H28年度 夏期研修会~更埴地方の地層の特徴~

Tweet ThisSend to Facebook | by 更埴支部

平成28年度 更埴理科教育研究会 夏期研修会~更埴地方の地層の特徴~活動報告
~概要~現在は陸地であり、標高の高い山になっているが、この千曲市もかつては海だった。その当時に、海底の火山活動により、ローム層ができたり、流紋岩・安山岩の地層ができたりした。その当時の様子を知る路頭は、道路の崩落防止のため、コンクリートで表面を固められてしまっている箇所も多くあるが、直接見ることのできる場所もある。講師の八幡小学校の若林一成校長先生に案内していただきながら、貴重な路頭を観察した。

平成28年7月29日

「千曲市 冠着山周辺 聖湖 古峠 鳥居平」

・ローム層の観察

・流紋岩、安山岩の路頭観察

以下は路頭の観察した場所の特徴。

(1)聖湖東 ローム層


更埴地方の火山灰は、森地域の宮坂峠は古期ロームで約30~60万年前と古く、冠着山周辺は新しく焼く0万年前以降の新期ロームである。大町方面に向かって厚く堆積していることから、立山火山からの噴出物であり、黒雲母・長石・輝石・ガラス類が含まれている。

(2)聖湖南東 凝灰角礫岩


一本松峠から鳥居平までの道路沿いの路頭で見られる。冠着山周辺では一番新しい第三紀層になる。長楽寺の姥石、雌石もこの凝灰角礫岩と同じもので、土石流で運ばれた説と、姥石は地下からの貫入による安山岩の岩体の路頭ではないかという説がある。

(3)一本松峠 東 凝灰角礫岩


凝灰角礫岩でも砂岩、泥岩を含んでいたり、硬質であったりして、様相は違っている。塩野入忠雄氏は、安山岩質凝灰岩としている。約600~700万年前の海退期の最後の海の海底堆積物である。

(4)古峠 高原状平坦面と侵食

海抜1000mほどには、千曲高原(ゴルフ場)、坊城平(更科)、鳥居平(上山田)、大黒平(上山田)、和平(坂城町)がある。

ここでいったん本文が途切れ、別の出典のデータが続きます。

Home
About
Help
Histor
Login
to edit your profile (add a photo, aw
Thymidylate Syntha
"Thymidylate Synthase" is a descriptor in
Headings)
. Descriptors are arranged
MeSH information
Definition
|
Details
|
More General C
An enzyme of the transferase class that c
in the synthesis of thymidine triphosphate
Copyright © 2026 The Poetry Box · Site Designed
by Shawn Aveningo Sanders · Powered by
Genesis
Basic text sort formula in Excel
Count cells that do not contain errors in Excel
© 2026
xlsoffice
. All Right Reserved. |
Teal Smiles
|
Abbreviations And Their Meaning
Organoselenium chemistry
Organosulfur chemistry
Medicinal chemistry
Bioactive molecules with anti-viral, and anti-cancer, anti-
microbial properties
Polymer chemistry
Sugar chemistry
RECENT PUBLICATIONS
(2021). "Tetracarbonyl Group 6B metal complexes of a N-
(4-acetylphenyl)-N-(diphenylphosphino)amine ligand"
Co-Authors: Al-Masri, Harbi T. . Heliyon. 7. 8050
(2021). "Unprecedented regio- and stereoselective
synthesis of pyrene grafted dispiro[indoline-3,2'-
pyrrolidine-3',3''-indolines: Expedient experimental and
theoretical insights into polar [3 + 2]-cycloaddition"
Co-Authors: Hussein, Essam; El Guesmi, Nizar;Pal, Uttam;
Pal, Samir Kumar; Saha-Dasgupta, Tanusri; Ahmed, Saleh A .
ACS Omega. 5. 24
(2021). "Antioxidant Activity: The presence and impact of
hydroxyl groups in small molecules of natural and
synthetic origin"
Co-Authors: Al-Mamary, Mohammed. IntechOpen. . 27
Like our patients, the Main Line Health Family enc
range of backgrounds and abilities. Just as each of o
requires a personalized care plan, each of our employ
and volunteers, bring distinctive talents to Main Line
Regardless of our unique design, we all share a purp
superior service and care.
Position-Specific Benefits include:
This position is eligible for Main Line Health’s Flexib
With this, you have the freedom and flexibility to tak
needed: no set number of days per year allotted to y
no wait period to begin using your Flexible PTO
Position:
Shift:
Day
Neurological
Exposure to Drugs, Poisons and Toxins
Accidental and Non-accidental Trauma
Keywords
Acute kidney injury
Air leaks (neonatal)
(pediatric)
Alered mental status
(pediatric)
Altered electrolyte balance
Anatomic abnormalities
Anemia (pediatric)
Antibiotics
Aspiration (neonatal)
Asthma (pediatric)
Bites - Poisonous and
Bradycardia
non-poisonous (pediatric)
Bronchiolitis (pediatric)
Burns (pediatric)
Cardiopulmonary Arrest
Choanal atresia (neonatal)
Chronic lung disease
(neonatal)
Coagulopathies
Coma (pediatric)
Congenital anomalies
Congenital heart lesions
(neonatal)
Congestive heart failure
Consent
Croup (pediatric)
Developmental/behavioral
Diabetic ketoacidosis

これらを繋げて、西に延長すると大町市東の大峰に平坦面を想像でき、これが第四紀初期に形成された「大峰面(隆起基準面)」で、侵食により深く削られていった。前日の高原状平坦面は、侵食断片で残ったものであり、冠着山は大峰面上に侵食し、残された安山岩の残丘である。

(5)古峠 東 安山岩


羽尾地区に抜ける林道は、崩落箇所があり車では直接行けないため、歩いていった。途中アサギマダラやマタタビの実、ツユクサなどの動植物を見ることが出来た。路頭はやや緑がかった安山岩で、地下からの貫入による岩脈である。冠着山も安山岩からできている。

(6)鳥居平 西 熱変質の凝灰角礫岩


全体的に白っぽく、崩れやすくなっている。冠着山形成による、安山岩質マグマによる熱変質を受けた。

~参加した感想~

今は山(冠着山)になっているが、その昔は海であり、それが隆起して標高の高い所に平らな面があったが、侵食され残った部分は山になり現在の地形になっているという時の雄大さに驚いた。火山灰の堆積によるローム層の堆積の厚さも数mもあり、当時の火山活動の激しさが想像できた。何気なく、通っている山道だったが、路頭に着目していくことで、この地域の歴史や成り立ちがわかり、とても勉強になった。